Because the number of countries included in our analysis was determined by the countries with available population estimates for 25(OH)D deficiency identified in our search, we acknowledge that the inclusion of all countries with reported COVID-19 data could change the results. However, as discussed previously, observations from other studies with different designs are consistent with our results.

Conclusion

The results of the present study suggest that vitamin D deficiency as associated with an increased risk of COVID-19 infection and mortality across a wide range of countries.

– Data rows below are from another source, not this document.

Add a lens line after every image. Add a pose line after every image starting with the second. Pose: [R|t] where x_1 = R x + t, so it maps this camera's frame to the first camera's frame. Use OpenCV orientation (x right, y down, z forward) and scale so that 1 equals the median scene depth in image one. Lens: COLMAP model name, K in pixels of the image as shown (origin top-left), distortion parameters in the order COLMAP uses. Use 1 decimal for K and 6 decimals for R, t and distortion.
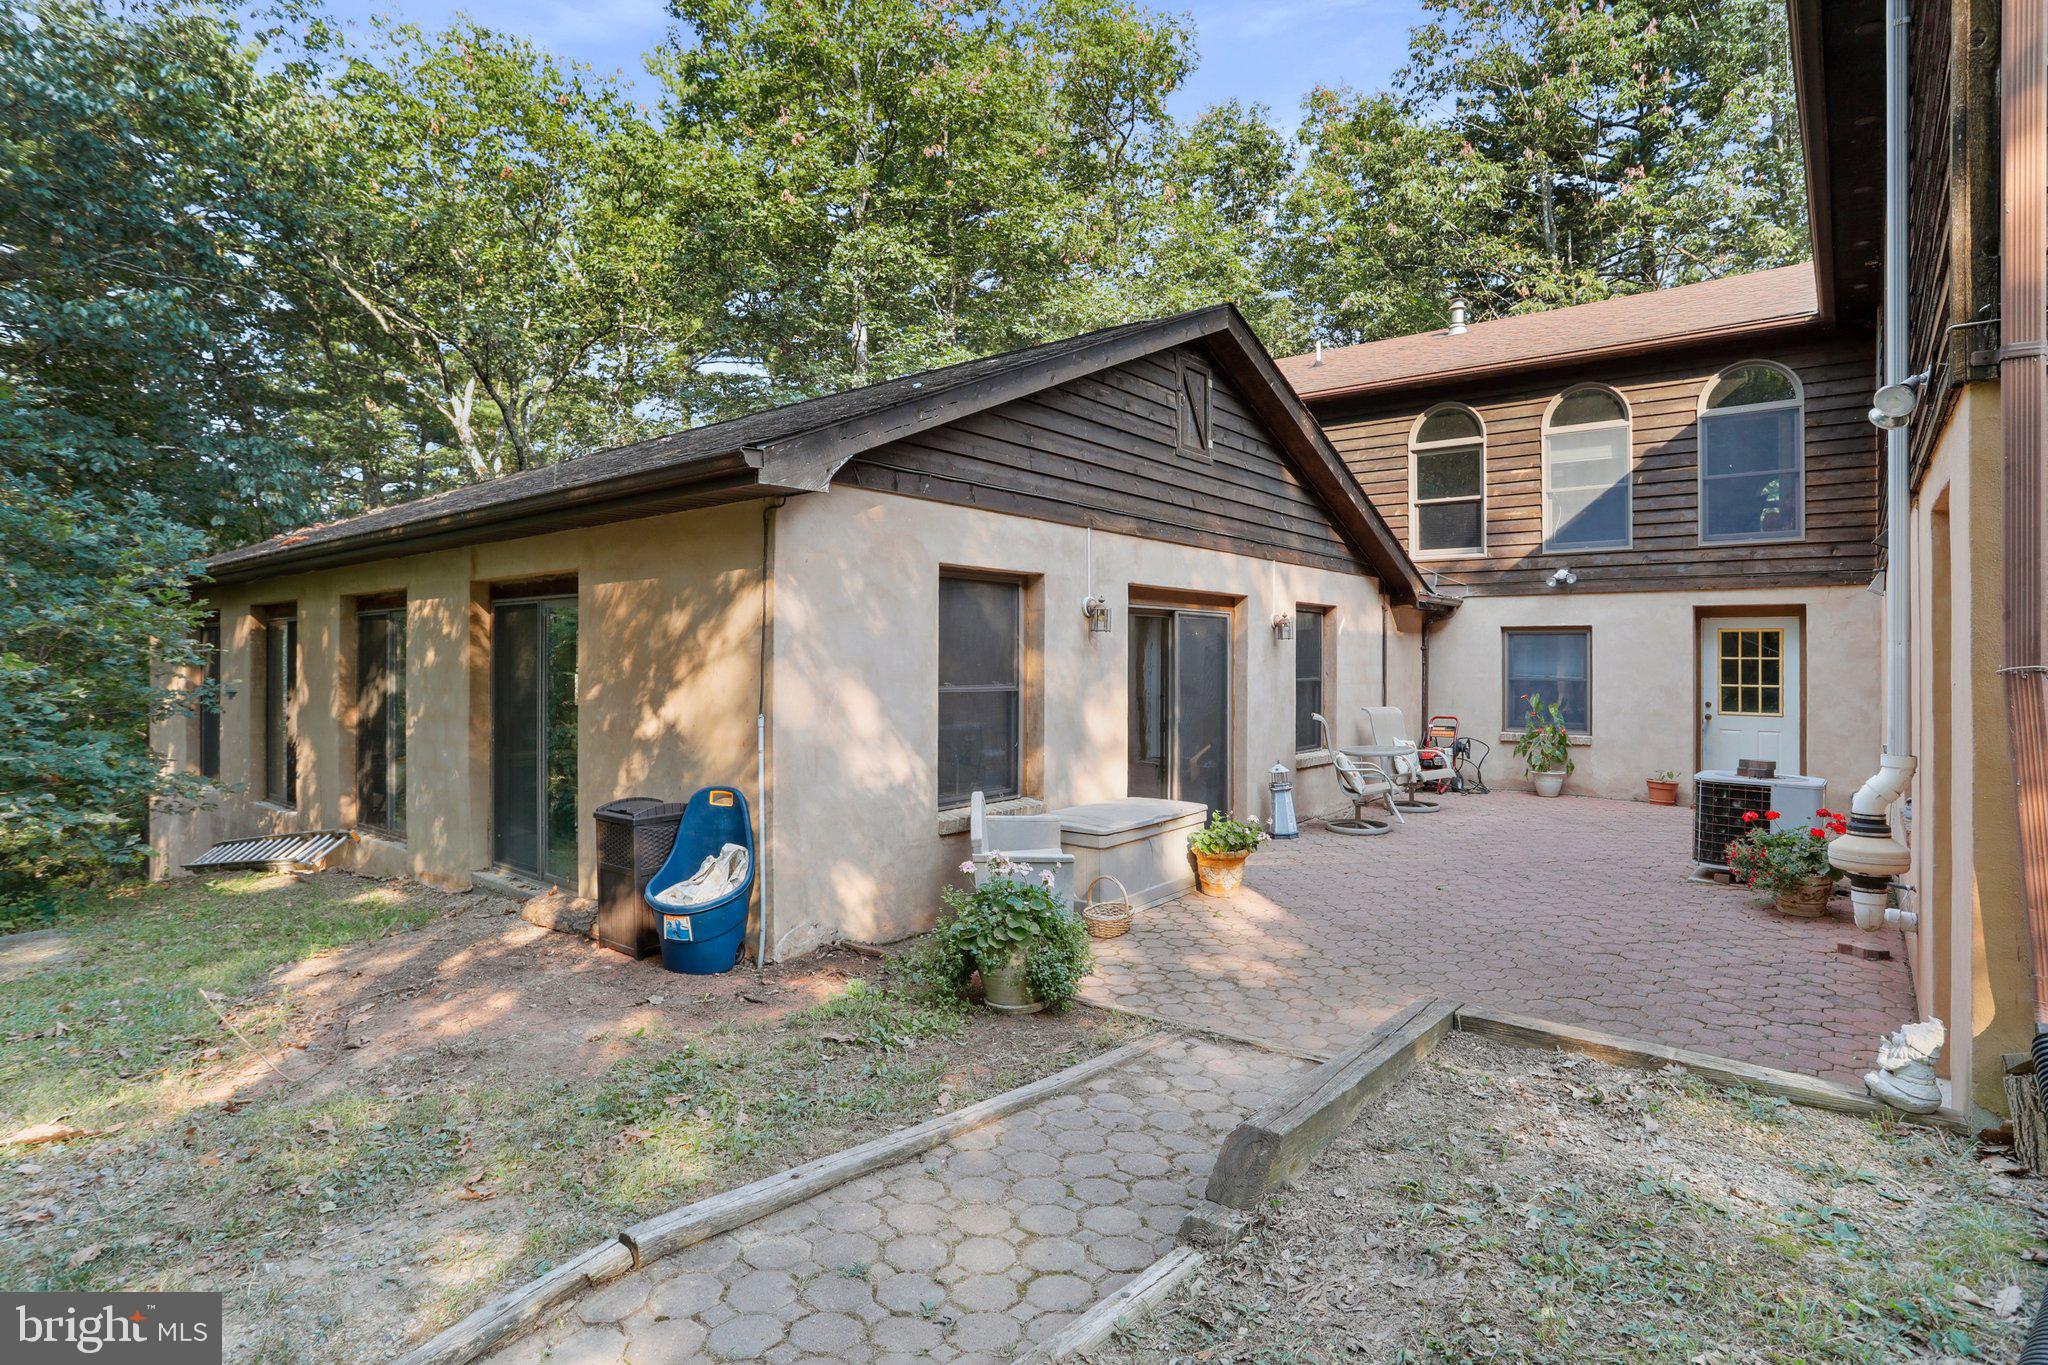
lens RADIAL K [[1032.4, 0, 981.1], [0, 1032.4, 650.4], [0, 0, 1]] dist [-0.045290, 0.018437]
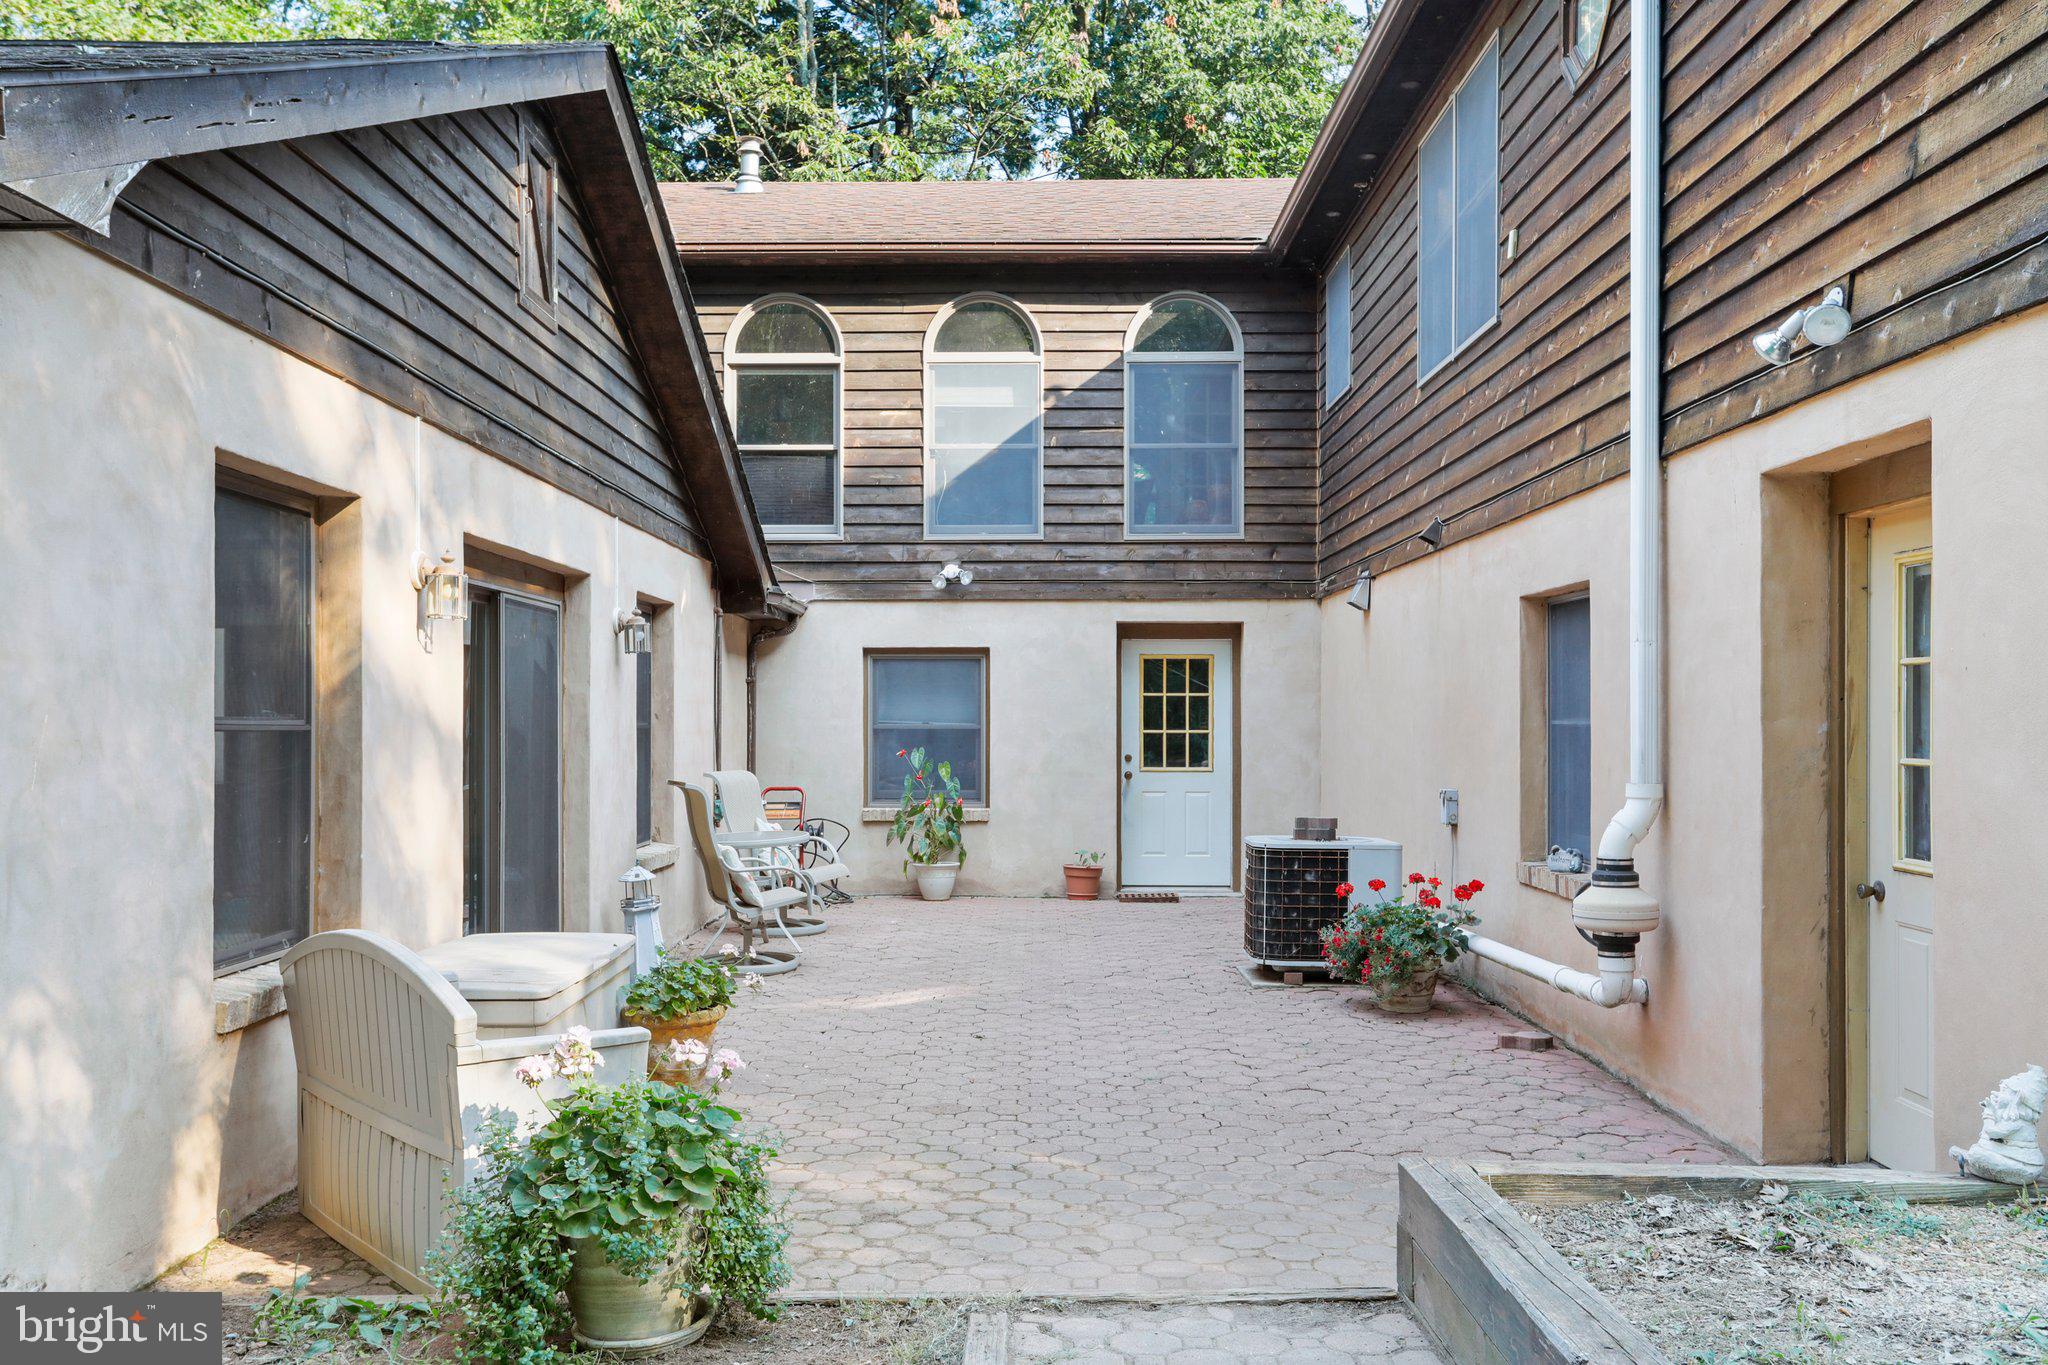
lens RADIAL K [[1719.3, 0, 993.4], [0, 1719.3, 721.6], [0, 0, 1]] dist [-0.006300, 0.018734]
pose [[0.782718, -0.005128, 0.622355, -0.136236], [-0.000761, 0.999957, 0.009196, 0.016912], [-0.622376, -0.007672, 0.782681, 0.099358]]
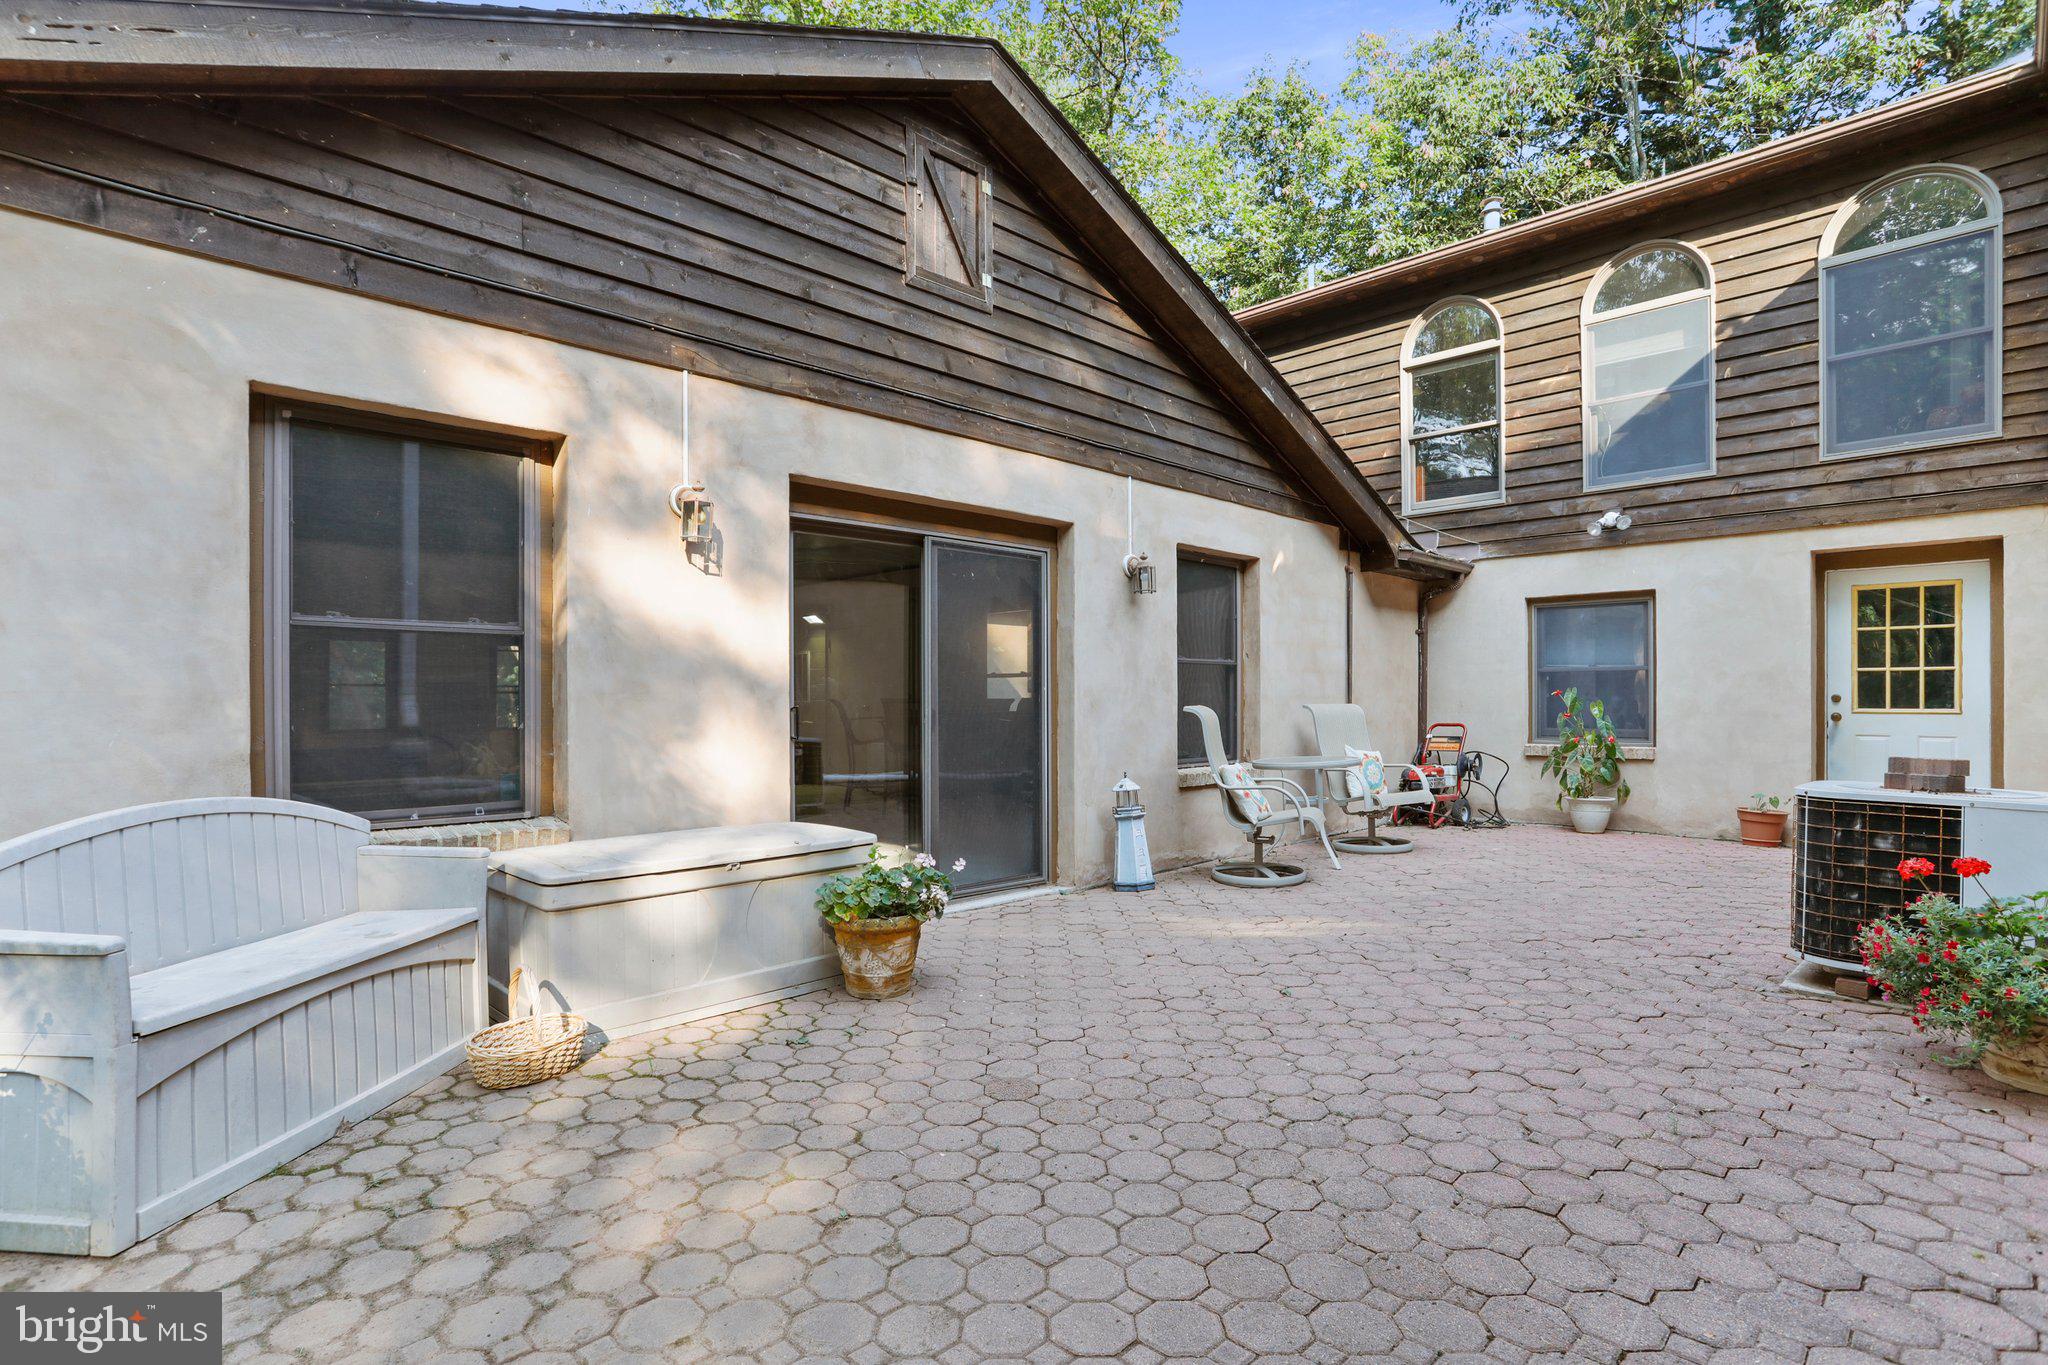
lens RADIAL K [[1032.4, 0, 935.7], [0, 1032.4, 701.3], [0, 0, 1]] dist [-0.045290, 0.018437]
pose [[0.993540, -0.006777, -0.113282, 0.209398], [0.008267, 0.999885, 0.012689, 0.044573], [0.113183, -0.013543, 0.993482, 0.281320]]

Since the accumulating body of evidence strongly suggests the risks of vitamin D deficiency and the benefits of vitamin D supplementation, there is an urgent need for evidence from well-designed clinical trials evaluating vitamin D supplementation for the prevention and treatment of COVID-19 in different settings.

Acknowledgments

This work was supported by grants from the Research and Technology Council of Cuyo University (SECyT), Mendoza, Argentina (grant no. (PICT 2016-4541), and from the National Agency for Scientific and Technological Promotion (ANPCYT) through the Scientific and Technological Research Fund (FONCYT; grant no. IP-COVID-19-931), both of which were awarded to Walter Manucha.

* Serum 25(OH)D levels are also measured using nanomoles per liter. The vitamin D deficiency threshold of 20 ng/mL is equalivent to 50 nmol/L.